The prevailing modern interpretation, whose roots are still discernible in Talmudic as well as medieval comments, focuses on the danger of hasty vows and the consequences of such imprudence, rather than on the sacrifice itself. In his seminal study of the Jephta incident, David Marcus, while admitting his preference for the nonsacrificial conclusion, allows for both possibilities and objectively presents the arguments for each position. But he frames his entire consideration within a broader understanding of the story as essentially not about the sacrifice, but about the vow and its rashness.
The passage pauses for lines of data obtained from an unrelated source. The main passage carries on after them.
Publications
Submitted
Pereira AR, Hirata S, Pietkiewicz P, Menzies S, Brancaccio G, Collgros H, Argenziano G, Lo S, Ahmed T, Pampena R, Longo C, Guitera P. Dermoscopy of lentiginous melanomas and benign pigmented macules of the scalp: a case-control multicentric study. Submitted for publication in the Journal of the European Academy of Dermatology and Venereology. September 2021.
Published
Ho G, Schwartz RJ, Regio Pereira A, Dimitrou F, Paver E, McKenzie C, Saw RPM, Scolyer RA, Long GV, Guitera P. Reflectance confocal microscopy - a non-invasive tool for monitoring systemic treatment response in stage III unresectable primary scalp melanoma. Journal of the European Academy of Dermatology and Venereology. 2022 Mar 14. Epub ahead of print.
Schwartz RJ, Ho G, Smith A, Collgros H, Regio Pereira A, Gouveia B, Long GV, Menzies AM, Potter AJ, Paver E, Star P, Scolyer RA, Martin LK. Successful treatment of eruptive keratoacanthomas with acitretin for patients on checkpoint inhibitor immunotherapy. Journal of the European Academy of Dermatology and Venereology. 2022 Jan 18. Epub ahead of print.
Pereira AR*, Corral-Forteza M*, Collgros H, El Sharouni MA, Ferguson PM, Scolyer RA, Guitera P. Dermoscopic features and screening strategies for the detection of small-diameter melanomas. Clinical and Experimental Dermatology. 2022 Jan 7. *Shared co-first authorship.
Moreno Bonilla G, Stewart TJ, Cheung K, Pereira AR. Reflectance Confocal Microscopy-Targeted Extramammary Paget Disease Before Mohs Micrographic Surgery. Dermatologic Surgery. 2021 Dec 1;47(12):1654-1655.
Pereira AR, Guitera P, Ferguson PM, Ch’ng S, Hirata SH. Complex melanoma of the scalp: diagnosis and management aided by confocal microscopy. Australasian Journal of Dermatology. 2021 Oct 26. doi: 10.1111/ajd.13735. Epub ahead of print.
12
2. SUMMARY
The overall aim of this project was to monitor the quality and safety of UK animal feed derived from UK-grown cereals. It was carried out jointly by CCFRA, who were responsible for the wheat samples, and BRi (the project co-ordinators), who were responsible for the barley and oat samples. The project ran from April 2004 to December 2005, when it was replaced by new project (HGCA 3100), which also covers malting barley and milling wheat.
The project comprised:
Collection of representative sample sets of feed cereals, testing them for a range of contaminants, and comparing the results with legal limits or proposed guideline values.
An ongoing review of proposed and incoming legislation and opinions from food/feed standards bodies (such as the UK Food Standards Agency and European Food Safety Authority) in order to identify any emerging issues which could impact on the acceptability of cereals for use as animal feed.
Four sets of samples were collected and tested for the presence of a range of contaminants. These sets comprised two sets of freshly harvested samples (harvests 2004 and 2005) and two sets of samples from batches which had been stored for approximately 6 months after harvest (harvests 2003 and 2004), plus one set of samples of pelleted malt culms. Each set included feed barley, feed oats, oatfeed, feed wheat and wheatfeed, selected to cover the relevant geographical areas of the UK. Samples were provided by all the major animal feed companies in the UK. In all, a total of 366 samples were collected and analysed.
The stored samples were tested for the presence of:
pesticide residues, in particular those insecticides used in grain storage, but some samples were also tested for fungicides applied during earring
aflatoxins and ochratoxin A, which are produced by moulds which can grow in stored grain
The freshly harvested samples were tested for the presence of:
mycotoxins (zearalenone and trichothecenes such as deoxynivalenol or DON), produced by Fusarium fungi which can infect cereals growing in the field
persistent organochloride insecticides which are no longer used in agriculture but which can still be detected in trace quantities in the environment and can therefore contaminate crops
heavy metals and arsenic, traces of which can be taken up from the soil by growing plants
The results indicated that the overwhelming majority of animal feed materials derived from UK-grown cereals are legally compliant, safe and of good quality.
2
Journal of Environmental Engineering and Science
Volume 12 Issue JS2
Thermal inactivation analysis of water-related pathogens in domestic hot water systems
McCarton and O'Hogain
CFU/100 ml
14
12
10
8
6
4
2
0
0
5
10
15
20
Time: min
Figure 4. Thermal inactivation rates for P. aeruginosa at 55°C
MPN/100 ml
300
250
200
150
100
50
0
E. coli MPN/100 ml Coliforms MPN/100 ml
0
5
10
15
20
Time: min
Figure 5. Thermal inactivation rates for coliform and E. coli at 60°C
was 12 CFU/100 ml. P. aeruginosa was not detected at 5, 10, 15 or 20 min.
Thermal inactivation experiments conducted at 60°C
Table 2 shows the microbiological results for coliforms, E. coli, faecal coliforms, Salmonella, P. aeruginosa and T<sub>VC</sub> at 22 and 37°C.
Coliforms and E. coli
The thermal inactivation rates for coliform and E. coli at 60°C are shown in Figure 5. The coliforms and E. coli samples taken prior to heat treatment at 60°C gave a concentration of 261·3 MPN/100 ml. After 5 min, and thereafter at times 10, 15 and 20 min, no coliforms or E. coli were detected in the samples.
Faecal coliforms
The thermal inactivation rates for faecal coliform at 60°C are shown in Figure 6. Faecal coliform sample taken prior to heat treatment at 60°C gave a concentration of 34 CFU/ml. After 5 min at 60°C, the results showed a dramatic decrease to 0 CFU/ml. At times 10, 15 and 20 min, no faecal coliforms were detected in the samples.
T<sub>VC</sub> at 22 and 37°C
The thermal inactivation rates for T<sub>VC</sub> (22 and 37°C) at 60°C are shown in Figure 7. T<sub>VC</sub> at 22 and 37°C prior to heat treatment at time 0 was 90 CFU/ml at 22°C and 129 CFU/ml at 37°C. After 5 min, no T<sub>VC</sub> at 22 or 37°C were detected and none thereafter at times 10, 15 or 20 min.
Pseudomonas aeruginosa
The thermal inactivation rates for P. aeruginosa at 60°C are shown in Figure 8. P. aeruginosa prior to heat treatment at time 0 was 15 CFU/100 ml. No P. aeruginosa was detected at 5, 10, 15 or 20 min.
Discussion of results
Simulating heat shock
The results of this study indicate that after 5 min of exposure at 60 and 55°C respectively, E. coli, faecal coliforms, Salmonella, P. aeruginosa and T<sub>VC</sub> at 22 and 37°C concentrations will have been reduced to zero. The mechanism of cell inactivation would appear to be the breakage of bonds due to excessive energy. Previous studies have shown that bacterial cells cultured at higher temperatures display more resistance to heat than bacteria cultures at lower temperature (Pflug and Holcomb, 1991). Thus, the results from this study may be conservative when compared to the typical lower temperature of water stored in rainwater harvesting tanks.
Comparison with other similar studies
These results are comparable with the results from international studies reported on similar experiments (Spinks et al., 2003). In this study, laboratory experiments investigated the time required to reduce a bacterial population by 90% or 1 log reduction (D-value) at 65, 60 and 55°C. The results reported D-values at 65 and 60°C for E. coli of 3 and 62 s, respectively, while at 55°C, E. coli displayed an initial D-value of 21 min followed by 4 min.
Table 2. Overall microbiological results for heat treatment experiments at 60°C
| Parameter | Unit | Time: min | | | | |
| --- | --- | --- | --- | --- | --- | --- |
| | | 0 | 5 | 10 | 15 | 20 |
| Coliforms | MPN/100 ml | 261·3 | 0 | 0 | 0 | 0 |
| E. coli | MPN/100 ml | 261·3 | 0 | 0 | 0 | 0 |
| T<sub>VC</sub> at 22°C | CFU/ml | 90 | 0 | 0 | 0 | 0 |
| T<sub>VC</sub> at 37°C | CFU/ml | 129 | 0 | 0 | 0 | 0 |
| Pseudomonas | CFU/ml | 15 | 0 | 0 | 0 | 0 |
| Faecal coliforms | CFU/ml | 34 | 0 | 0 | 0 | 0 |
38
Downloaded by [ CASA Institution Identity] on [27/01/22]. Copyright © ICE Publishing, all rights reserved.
In a perceptive response to the ambiguity of the biblical wording, he posits the suggestion that the very ambiguity concerning the conclusion may well have been a deliberate literary or rhetorical narrative device.
The Jephta story has intrigued many Christian as well as Jewish authors, playwrights, poets, painters, artisans, tapestry makers, and composers from the late 17th century on. The many literary works include a Yiddish play by Sholem Asch (Yiftakhs tokhter, 1914), a Yiddish novel by Saul Saphire (Yiftakh un zein tokhter, 1937), and Ludwig Robert’s Die Tochter Jephtas (1813), the first German production of a stage play by a Jew.
In the musical realm there have been more than one hundred works based on the Jephta theme—including cantatas, oratorios, operas, choral pieces, instrumental portrayals, and arts songs. The most widely familiar treatment is probably Handel’s oratorio Jephtha (1752), on a libretto by Thomas Morell, who also collaborated with Handel on the oratorios Joshua (1748) and Judas Maccabaeus (1747), among others. Handel’s Jephtha concludes with an angel, not a high priest, adjudicating the dilemma and declaring that Jephta’s daughter is to be “dedicated to God” not by death, but by remaining in a virgin state—perhaps superimposing a Christian perspective.
Jephta’s Gelübde (Jephta’s Vow, 1812) was the first opera by the renowned German-Jewish composer Giacomo [Jacob Leibmann Beer] Meyerbeer, who later became one of the reigning composers at the Paris Opera and is today best known for his large-scale French operas of the mid-19th century. Jephta’s Gelübde was a one-act, three-scene collaboration with librettist/playwright Alois [Aloys] Schreiber, who gave the story the basically “happy” conclusion that the Talmud suggests could have been an alternative outcome had Jephta and Pinchas acted differently: the high priest releases Jephta from his vow. Produced in Munich, this work was considered by some more oratorio than opera, and it remains in manuscript.
Other well-known composers who have addressed the Jephta story include Robert Schumann, Lazare Saminsky, Vitali, Feruccio Busoni, Giovanni Paisiello, Mordecai Seter, Cimarosa, and Abraham Zvi Idelsohn, whose Bat yiftaḥ is considered the first opera to have been composed in Palestine. Many less widely known and even obscure composers fill out the list.
Toch never did write his intended opera on the Jephta story, but he completed the fifth symphony in 1963. It was premiered the following year in Boston by the Boston Symphony Orchestra, conducted by Erich Leinsdorf. One inventive feature involves its use of four solo violins in prominent solo passages, which increase at one point to six. Brief lyrical sections alternate effectively with more brisk dramatic ones, and there is an overall theatrical sense. Among the critics who reviewed the premiere, two of them independently discerned Mahler’s influence in various elements of this symphony.
When queried about the symphony’s formal structure, Toch replied that he could not account for it: “The form to be achieved is inherent in the musical substance, following the law of its motive intent and becoming identical with it.”